Site-specific mutagenesis of the alpha-helices of calmodulin. Effects of altering a charge cluster in the helix that links the two halves of calmodulin.

Alteration of residues 82-84 in the alpha-helix that links the two halves of calmodulin results in a differential effect on activator activity. Previous studies (Lukas, T. J., Burgess, W. H., Prendergast, F. G., Lau, W., and Watterson, D. M. (1986) Biochemistry 25, 1458-1464) indicated the importance of positive charge clusters in the calmodulin-binding protein, myosin light chain kinase. This suggested the possible importance of complementary negative charge clusters in calmodulin. By using an efficient cassette mutagenesis approach and a synthetic calmodulin gene (Roberts, D. M., Crea, R., Malecha, M., Alvarado-Urbina, G., Chiarello, R. H., and Watterson, D. M. (1985) Biochemistry 24, 5090-5098), this possibility was directly addressed by engineering a new calmodulin, VU-8 calmodulin, in which the glutamate cluster at residues 82-84 in the synthetic gene product (VU-1 calmodulin) was replaced by three lysines. VU-8 calmodulin activated phosphodiesterase to the same maximal extent as VU-1 calmodulin, although there was an alteration in the concentration of calmodulin required for half-maximal stimulation. In contrast, myosin light chain kinase was activated to only 30% of maximal activity and NAD kinase was not activated. These results provide insight into the functional role of the unusual central helix structure found in the calmodulin family of proteins and indicate that different, although possibly overlapping, chemical complementarities are employed in the interaction between calmodulin and its various physiological targets.

- Record excerpts -

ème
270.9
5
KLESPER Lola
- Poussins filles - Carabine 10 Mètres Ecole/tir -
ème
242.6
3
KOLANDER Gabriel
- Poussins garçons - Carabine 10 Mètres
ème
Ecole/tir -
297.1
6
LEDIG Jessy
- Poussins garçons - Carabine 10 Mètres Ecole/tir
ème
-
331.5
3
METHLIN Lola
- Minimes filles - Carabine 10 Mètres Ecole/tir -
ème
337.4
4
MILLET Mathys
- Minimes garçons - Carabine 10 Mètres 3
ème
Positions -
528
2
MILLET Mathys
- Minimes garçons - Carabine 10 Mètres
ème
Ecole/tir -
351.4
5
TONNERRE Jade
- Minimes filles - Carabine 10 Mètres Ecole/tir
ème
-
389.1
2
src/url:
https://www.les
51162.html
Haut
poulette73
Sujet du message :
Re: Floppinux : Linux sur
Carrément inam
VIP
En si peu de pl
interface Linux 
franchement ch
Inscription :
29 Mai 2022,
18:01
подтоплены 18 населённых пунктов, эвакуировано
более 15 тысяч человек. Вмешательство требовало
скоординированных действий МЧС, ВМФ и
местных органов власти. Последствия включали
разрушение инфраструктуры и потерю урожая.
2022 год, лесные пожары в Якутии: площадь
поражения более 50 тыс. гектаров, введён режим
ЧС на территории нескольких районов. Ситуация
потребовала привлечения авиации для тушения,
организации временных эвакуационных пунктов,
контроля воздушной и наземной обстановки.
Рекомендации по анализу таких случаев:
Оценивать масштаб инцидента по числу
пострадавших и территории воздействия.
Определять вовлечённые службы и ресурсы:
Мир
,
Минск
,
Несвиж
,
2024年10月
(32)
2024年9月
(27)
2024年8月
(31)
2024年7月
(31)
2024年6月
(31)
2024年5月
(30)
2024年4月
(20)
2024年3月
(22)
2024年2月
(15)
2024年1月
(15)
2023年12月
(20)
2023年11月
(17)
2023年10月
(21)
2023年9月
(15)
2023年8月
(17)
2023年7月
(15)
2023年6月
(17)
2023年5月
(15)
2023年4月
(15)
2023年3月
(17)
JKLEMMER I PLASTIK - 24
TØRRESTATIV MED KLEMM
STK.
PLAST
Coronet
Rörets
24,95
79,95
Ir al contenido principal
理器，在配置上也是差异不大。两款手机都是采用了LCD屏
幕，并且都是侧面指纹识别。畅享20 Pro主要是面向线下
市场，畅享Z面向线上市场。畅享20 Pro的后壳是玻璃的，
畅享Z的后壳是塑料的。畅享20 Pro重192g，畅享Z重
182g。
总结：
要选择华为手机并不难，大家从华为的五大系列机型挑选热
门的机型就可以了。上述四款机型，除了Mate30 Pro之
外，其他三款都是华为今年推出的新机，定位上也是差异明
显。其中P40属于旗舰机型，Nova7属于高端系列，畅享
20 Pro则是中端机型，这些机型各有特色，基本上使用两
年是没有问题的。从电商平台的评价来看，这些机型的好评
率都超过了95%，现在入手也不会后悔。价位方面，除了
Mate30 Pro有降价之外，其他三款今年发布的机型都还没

==

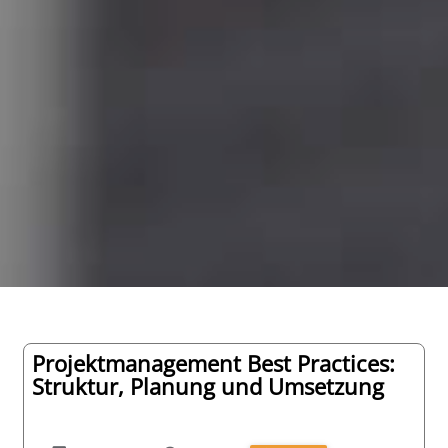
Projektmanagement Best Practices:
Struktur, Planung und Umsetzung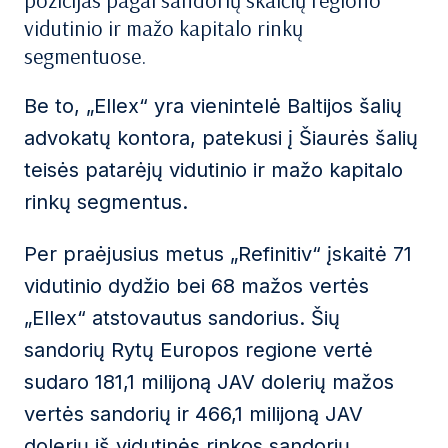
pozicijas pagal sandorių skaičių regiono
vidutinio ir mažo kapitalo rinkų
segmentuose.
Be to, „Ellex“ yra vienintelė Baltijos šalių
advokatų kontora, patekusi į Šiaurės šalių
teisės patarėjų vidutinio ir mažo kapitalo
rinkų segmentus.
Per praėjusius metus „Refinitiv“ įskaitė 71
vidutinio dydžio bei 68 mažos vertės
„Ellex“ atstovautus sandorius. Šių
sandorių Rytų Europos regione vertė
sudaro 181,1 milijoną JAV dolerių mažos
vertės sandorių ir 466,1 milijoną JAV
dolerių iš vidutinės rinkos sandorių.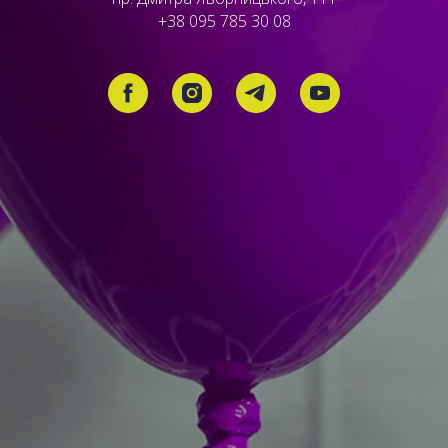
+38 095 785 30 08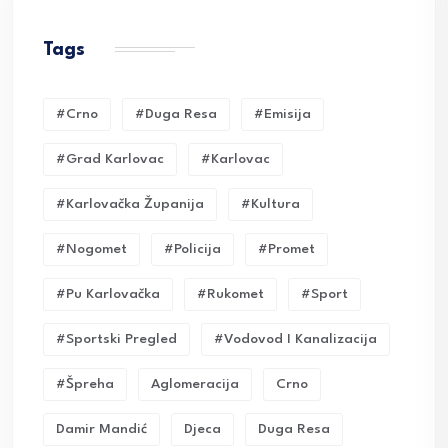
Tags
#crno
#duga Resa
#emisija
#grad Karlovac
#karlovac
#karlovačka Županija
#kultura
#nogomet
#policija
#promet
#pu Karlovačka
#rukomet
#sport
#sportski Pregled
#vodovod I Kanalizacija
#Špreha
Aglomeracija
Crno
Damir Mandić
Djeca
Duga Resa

- Activities -
**A)** Answer these questions from the calmodulin abstract:
(i) Which residues in the helix linking the two halves of calmodulin were altered?
(ii) What replaced the glutamate cluster in VU-8 calmodulin?
(iii) To what percentage of maximal activity did VU-8 calmodulin activate myosin light chain kinase?
**B)** Print everything in the calmodulin abstract from "Site-specific mutagenesis of" down to "halves of calmodulin.", reproducing each character precisely.
Use only the calmodulin abstract as your source, not the items.

- Answers for the tasks -
**A)**
(i) Residues 82-84
(ii) Three lysines
(iii) 30%

**B)**
Site-specific mutagenesis of the alpha-helices of calmodulin. Effects of altering a charge cluster in the helix that links the two halves of calmodulin.